The problems for the two companies began in December 2014 when the EU’s Food Information to Consumers (FIC) Regulation entered into force. It mandates transparent origin labelling for all vegetable oils including palm oil. This non-discriminatory and transparent rule renders the Delhaize/Galler labels unnecessary.

The ‘No Palm Oil’ label does not provide any additional information to the consumer and does not provide more transparency either. The fact that the label continues to exist illustrates that the companies are not interested in helping consumers: they are simply pursuing a discriminatory campaign against palm oil.

Action long overdue

Experts at the international law firm Hogan Lovells have confirmed this view, stating in a report that the label is illegal under the FIC Regulation and under other EU laws including:

  • Directive on Food Labelling (Directive 2000/13/EC)
  • Health and Nutrition Claims Regulation (Regulation 1924/2006)
  • Advertising Directive (Directive 2006/114/EC)
  • Unfair Commercial Practices Directive (Directive 2005/29/EC)

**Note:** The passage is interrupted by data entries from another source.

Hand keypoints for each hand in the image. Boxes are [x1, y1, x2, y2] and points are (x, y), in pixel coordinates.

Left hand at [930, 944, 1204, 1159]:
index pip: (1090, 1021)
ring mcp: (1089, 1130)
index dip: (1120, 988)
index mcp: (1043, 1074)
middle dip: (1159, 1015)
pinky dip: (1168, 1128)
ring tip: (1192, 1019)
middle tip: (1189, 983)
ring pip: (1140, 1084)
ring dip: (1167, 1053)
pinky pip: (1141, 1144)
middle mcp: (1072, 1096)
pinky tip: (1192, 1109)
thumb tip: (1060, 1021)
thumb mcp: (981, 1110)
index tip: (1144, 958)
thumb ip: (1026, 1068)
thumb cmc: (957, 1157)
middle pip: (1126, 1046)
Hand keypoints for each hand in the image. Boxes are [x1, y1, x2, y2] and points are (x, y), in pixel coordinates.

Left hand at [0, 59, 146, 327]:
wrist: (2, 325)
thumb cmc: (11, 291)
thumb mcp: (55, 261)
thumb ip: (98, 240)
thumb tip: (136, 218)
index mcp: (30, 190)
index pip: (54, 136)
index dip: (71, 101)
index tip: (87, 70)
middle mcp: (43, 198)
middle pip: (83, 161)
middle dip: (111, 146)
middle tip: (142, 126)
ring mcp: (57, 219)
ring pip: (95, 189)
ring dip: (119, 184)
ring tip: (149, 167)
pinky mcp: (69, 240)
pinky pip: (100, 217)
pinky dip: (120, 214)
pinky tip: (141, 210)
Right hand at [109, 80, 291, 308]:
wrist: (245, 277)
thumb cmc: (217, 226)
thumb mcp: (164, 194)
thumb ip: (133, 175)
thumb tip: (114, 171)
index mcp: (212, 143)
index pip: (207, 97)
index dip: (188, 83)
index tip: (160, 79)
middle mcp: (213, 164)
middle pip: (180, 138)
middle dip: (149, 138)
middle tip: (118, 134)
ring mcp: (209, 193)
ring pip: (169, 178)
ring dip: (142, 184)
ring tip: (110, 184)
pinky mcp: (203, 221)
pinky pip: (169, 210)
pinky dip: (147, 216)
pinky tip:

Authorities in other European countries have accepted this fact. The body overseeing food labelling in France – the Directorate against Fraud – has admitted publicly that the label is likely illegal.

The EU has also accepted this reality. Its Commissioner for Health and Food Safety, Vytenis Andriukaitis, has noted that the label is ‘obsolete’, thanks to the FIC Regulation.

It is time for Delhaize and Galler to remove the illegal and discriminatory label from their products. The Belgian government has supported Malaysian palm oil, describing the industry correctly as ‘sustainable’. As such, it is time for the ‘No Palm Oil’ label to go.